*GOAL OF THE EXERCISE*. Below are records; copy every line in them that holds the word "December".

*DATA FOR THIS TASK*.
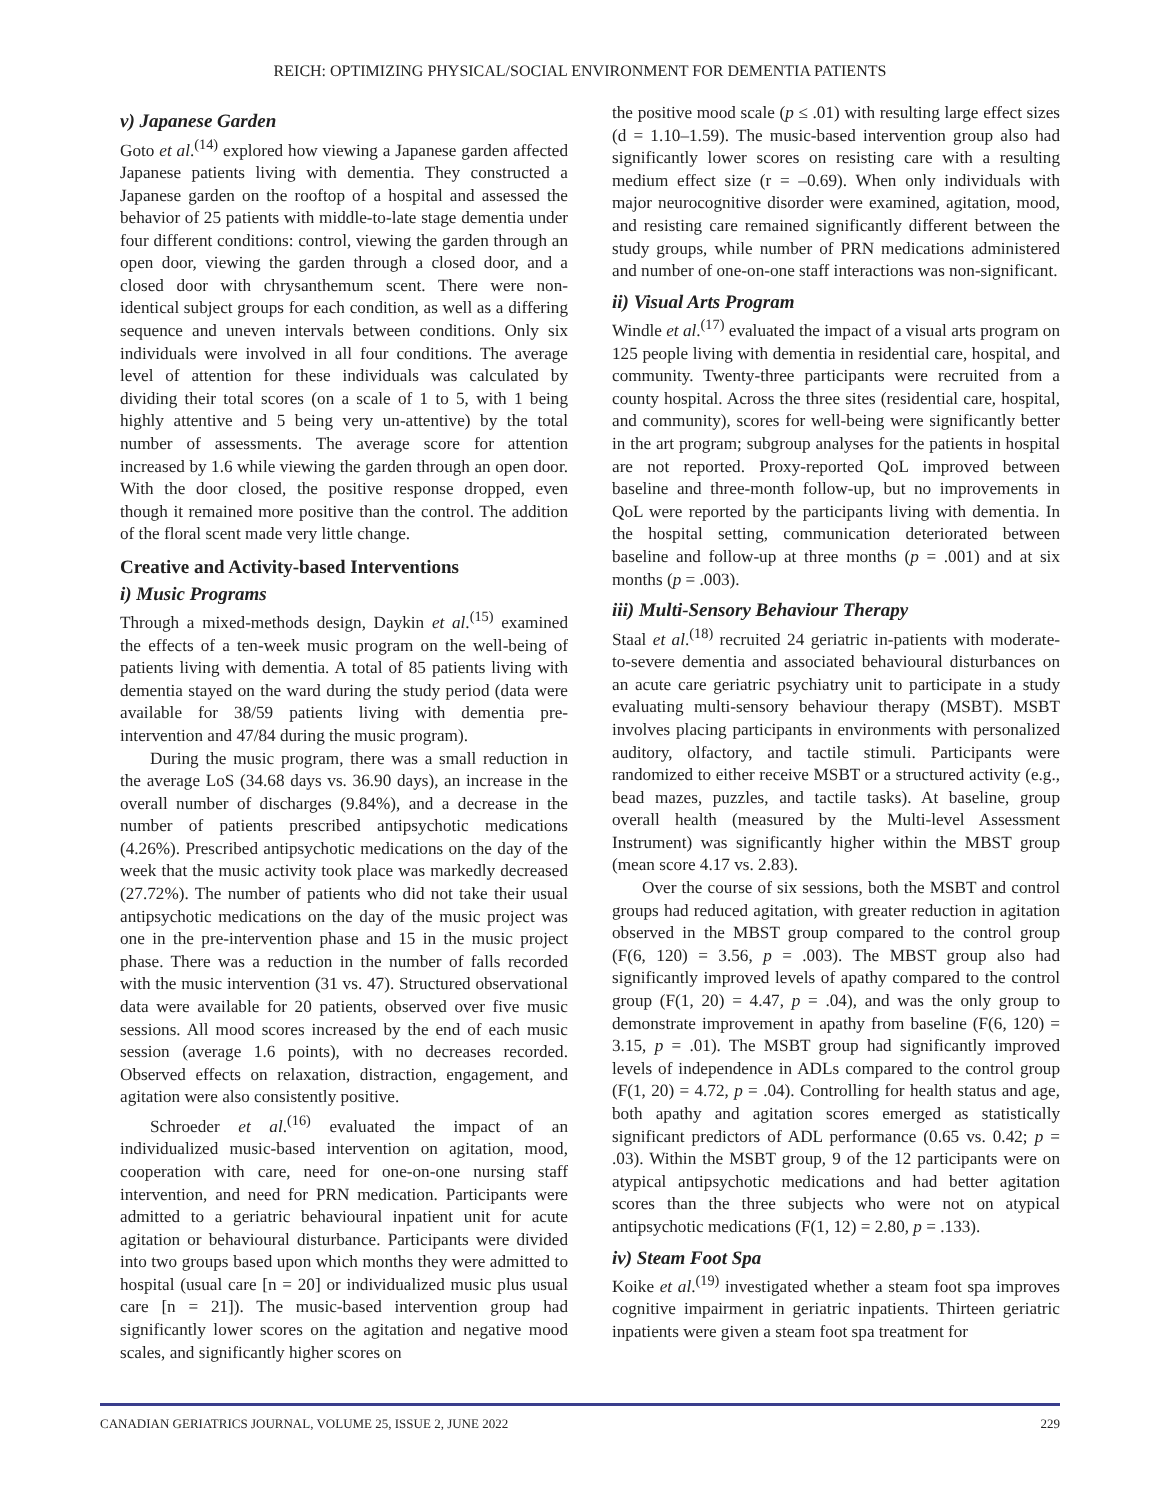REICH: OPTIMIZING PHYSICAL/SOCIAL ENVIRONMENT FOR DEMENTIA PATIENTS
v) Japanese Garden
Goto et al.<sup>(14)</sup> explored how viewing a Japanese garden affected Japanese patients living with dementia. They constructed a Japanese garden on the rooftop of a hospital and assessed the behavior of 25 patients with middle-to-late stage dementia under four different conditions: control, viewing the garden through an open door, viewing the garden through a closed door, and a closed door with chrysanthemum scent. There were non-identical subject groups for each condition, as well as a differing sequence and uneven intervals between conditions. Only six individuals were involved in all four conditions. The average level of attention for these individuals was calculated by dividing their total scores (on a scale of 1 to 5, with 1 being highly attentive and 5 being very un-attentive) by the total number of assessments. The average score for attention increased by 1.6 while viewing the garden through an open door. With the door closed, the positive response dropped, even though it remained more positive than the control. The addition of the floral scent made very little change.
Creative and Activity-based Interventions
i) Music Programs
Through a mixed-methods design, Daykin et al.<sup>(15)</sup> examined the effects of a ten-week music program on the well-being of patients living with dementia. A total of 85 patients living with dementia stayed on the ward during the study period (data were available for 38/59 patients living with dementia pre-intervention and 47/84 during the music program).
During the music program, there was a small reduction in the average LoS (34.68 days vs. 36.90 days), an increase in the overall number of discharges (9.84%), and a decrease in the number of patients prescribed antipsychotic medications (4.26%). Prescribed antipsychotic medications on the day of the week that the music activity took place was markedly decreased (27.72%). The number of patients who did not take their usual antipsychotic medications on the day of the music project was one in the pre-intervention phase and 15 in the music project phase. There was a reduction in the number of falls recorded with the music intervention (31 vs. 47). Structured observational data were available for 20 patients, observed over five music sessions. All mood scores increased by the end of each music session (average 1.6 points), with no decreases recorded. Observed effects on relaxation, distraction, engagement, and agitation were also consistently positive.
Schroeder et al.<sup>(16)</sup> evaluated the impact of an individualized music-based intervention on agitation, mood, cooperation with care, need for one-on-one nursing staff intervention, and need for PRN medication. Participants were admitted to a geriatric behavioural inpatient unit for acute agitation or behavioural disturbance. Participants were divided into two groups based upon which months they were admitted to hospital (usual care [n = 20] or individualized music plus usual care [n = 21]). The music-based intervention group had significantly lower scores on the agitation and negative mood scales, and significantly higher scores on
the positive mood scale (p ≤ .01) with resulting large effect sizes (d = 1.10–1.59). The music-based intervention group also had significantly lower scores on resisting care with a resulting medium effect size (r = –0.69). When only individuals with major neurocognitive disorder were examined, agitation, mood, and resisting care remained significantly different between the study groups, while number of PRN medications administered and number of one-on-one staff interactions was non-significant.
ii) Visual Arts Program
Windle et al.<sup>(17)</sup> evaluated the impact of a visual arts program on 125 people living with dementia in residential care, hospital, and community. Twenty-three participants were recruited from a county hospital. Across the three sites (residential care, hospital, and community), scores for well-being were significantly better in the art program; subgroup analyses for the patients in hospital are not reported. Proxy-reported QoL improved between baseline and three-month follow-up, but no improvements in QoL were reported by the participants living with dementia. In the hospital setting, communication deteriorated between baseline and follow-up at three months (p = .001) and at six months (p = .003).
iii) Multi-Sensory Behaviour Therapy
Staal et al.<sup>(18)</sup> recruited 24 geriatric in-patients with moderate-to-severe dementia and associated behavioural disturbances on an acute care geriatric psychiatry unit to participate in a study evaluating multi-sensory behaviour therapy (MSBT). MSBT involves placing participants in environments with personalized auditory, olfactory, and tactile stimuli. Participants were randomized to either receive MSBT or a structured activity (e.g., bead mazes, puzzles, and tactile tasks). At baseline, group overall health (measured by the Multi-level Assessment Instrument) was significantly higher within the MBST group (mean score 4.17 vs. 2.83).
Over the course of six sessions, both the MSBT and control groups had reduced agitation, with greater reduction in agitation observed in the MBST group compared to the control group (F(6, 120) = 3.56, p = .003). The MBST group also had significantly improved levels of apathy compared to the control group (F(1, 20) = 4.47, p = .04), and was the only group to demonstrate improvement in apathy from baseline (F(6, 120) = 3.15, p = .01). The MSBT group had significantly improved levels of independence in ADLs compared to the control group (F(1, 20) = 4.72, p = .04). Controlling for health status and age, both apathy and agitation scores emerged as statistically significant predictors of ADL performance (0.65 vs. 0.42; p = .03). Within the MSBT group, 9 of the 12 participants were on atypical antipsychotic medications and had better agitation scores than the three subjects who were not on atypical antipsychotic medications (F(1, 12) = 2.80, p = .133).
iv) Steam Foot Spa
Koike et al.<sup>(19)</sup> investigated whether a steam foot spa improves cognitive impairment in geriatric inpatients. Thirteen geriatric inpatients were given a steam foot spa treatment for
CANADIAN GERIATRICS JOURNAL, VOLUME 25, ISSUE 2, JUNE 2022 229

--

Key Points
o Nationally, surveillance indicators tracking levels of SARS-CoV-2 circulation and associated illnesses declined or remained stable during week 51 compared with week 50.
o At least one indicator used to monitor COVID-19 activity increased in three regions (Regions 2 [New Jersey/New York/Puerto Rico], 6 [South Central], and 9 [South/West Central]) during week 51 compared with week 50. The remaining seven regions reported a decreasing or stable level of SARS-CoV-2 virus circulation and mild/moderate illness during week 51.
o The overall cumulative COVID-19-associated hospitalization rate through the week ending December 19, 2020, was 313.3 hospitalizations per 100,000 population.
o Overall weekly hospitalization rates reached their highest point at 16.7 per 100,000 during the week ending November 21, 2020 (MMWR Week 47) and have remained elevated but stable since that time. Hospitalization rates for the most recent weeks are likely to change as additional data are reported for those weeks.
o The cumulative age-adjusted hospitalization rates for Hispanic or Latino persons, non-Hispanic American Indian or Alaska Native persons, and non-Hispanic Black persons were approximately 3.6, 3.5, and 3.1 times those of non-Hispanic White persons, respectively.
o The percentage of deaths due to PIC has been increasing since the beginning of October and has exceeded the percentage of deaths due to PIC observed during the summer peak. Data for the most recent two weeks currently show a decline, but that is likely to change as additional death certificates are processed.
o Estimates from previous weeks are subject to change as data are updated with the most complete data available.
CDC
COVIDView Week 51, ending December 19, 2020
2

*WRITTEN ANSWER*.
o The overall cumulative COVID-19-associated hospitalization rate through the week ending December 19, 2020, was 313.3 hospitalizations per 100,000 population.
COVIDView Week 51, ending December 19, 2020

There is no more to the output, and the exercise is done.